Bicycles seem to bring misfortune to senior Sam O’Connor and junior James O’Connor, top rowers on the Harvard men’s heavyweight crew team.
“There’s something about those O’Connors and bike accidents,” junior Josh Hicks said. “We need to keep them away.”
After each rower sustained a bicycle-related injury last year, Sam and James are finally healthy and ready to compete this coming weekend at Head of the Charles.
Not only will the brothers be competing, they will be competing together in the Crimson’s top boat. Sam and James will be rowing in the same boat for the first time in almost a year.
The O’Connor brothers grew up in Christchurch, New Zealand. Coming from a rowing family, Sam and James each competed in high school. The brothers excelled and went on to compete together for New Zealand at the World Junior Rowing Championships.
At Harvard, the brothers’ legacies have continued. Sam rowed in the first varsity eight all spring of his sophomore year, helping his boat to win eastern sprints and the Ladies’ Challenge Plate at the Royal Henley Regatta. In addition, his boat finished in fourth place at the IRA National Championships.
James also rowed in the first varsity eight his sophomore year, in the bow seat, after rowing in the first freshman eight the previous year. His boat went undefeated in the dual season, winning the Sprints championship and taking silver at the IRA National Championships.
In the 2010 season, the first time that both O’Connor brothers were enrolled at Harvard, they rowed separately. It is a team convention that rowers spend their first year competing in freshman boats.
Last year, when the duo was anticipating a full year of rowing together, a shocking incident changed the rowers’ plans for the season.
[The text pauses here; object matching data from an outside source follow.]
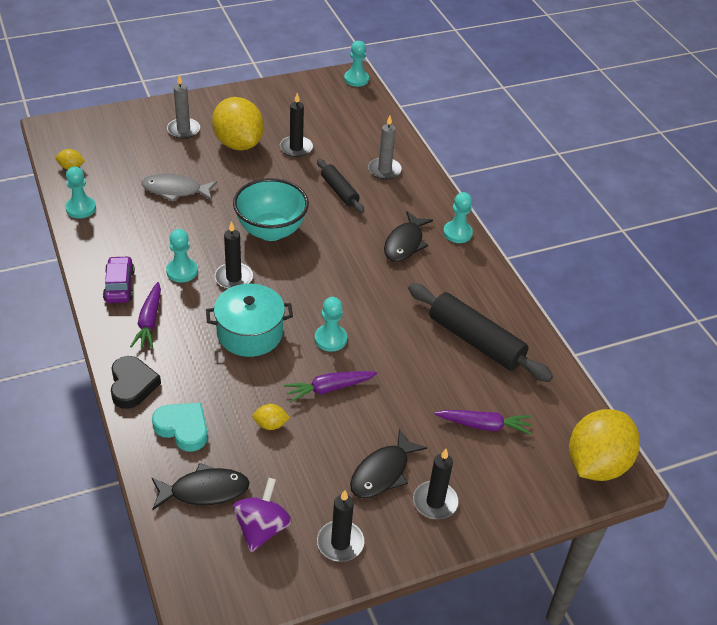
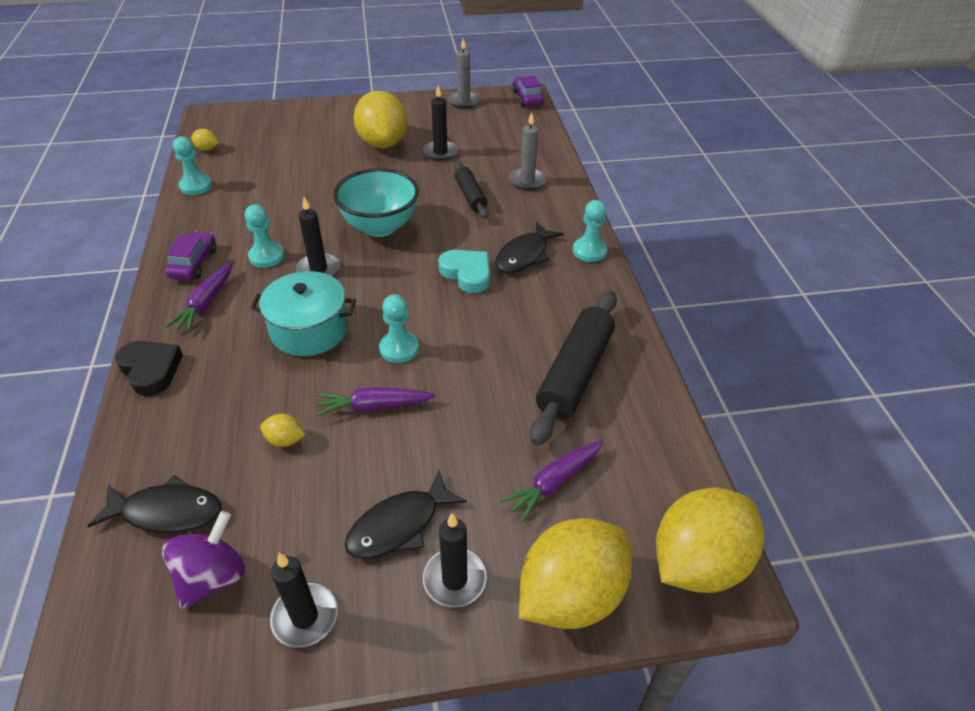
camera: 15 degrees right, 0 degrees up
black heart [111,356,161,409] -> black heart turned 45 degrees counterclockwise [115,341,183,396]
grey fish [142,174,217,202] -> none
turquoise heart [152,403,208,452] -> turquoise heart moved to [438,250,490,293]
grey candle [167,74,200,139] -> grey candle moved to [448,38,480,109]
turquoise pawn [344,41,369,87] -> purple car [512,76,544,107]
black rolling pin [408,283,553,382] -> black rolling pin turned 60 degrees clockwise [530,290,617,446]
purple carrot [434,410,531,435] -> purple carrot turned 120 degrees clockwise [501,440,604,523]
none -> yellow lemon [519,518,632,629]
“I was bicycling at home over winter break, approaching an intersection,” Sam described. “A car ran through a red light pretty fast and hit me side-on. I crashed into the windshield and went flying.”
Sam has only a vague memory of what happened between the crash and waking up in the ambulance. This freak accident affected mostly his head and shoulders. Sam went to the hospital in his native New Zealand and was treated for a dislocated shoulder. When Sam returned to campus in January, he underwent shoulder surgery, causing him to sit out all of the spring season.
Ironically, Sam turned to cycling—the very activity that caused his injury—to help stay in shape when he could not row. Sam explained that cycling and rowing involve similar engagement of the leg muscles.